Japan cult guru defiant over gas attack
By Eugene Moosa
TOKYO (Reuter): Shoko Asahara, who went on trial on Wednesday accused of masterminding the gassing of travelers on the Tokyo subway, is a partially sighted acupuncturist who found "enlightenment" in the Himalayas before starting a cult that spread panic in Japan.
Now he is accused of murder in what the local media calls Japan's "Crime of the Century", a sarin nerve gas attack on subway trains on March 20 last year that killed 11 people and made about 5,500 ill.
Asahara, 41, whose real name is Chizuo Matsumoto, is the son of a maker of tatami straw mats. Born partially sighted, he attended a school for the blind.

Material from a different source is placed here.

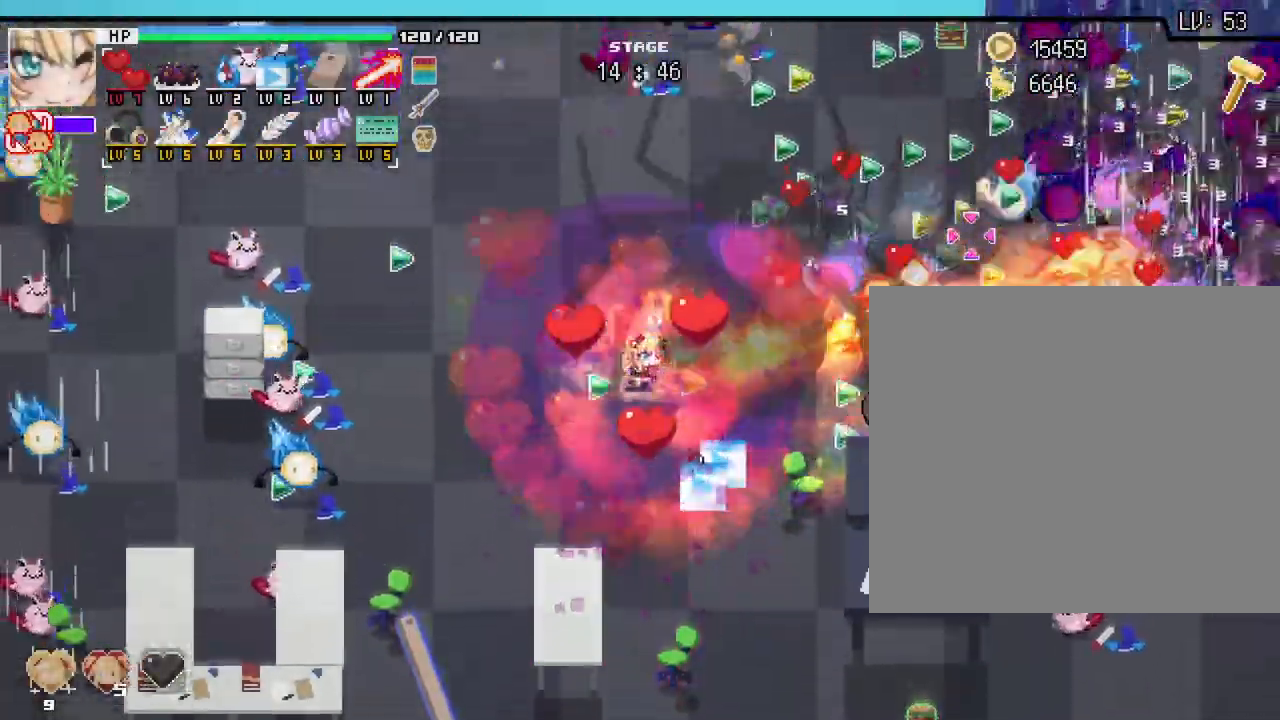
{"keys": ["w"], "mouse": []}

Years later, as head of a cult with 10,000 members in Japan and overseas, he was waited on by worshipers who catered to his every whim. He had a penchant for luxury hotel suites, Rolls- Royce limousines and a steady supply of high-priced melons, his favorite food.

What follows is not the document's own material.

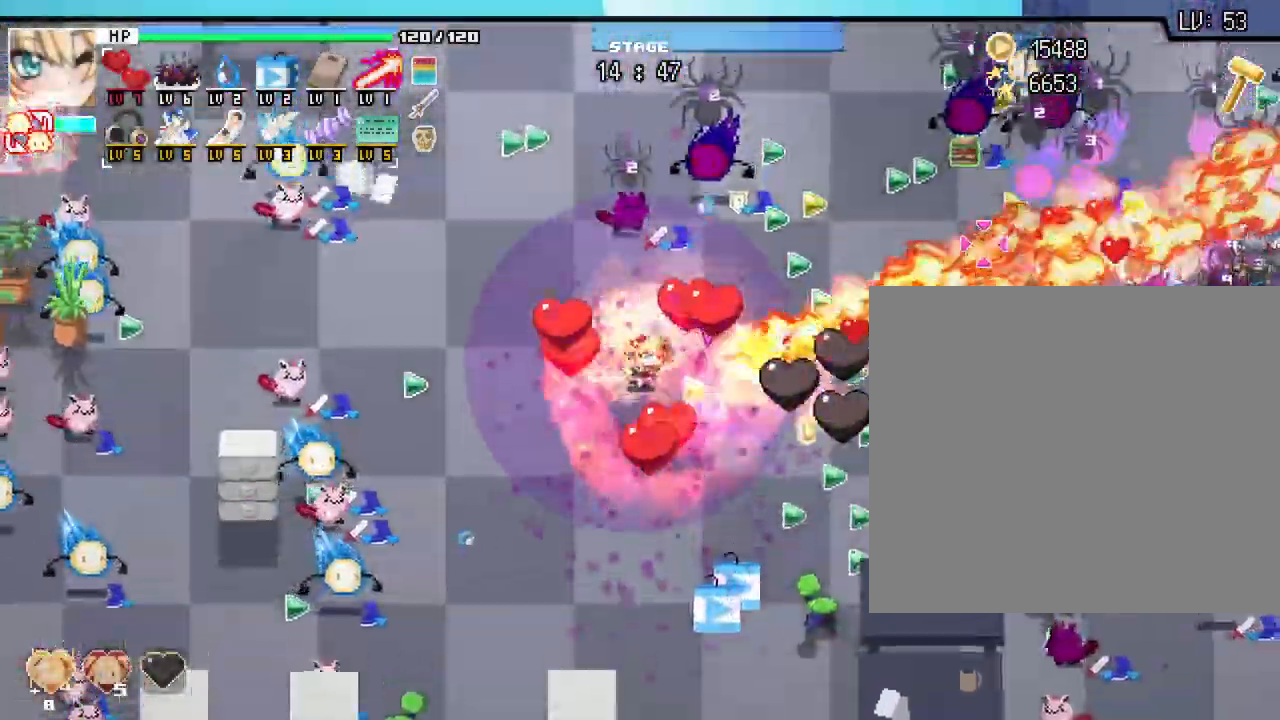
{"keys": ["a", "w"], "mouse": [], "events": [[83, "a", "down"], [400, "w", "up"], [500, "w", "down"]]}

On May 16 last year, two months after the subway attack, Asahara was arrested in a tiny cubicle hiding place in the cult's headquarters near Mount Fuji, west of Tokyo.
Dragged out by police, his first words were: "How could a blind man like me carry out these acts?"
In court on Wednesday, he appeared slimmer than when arrested, but he still sported his familiar long hair and beard and maintained a defiant tone.
His team of court-appointed lawyers demanded, unsuccessfully, that he be allowed to wear a white cult tunic in court, and he himself told the judge he had "abandoned" his real name in favor of his cult name.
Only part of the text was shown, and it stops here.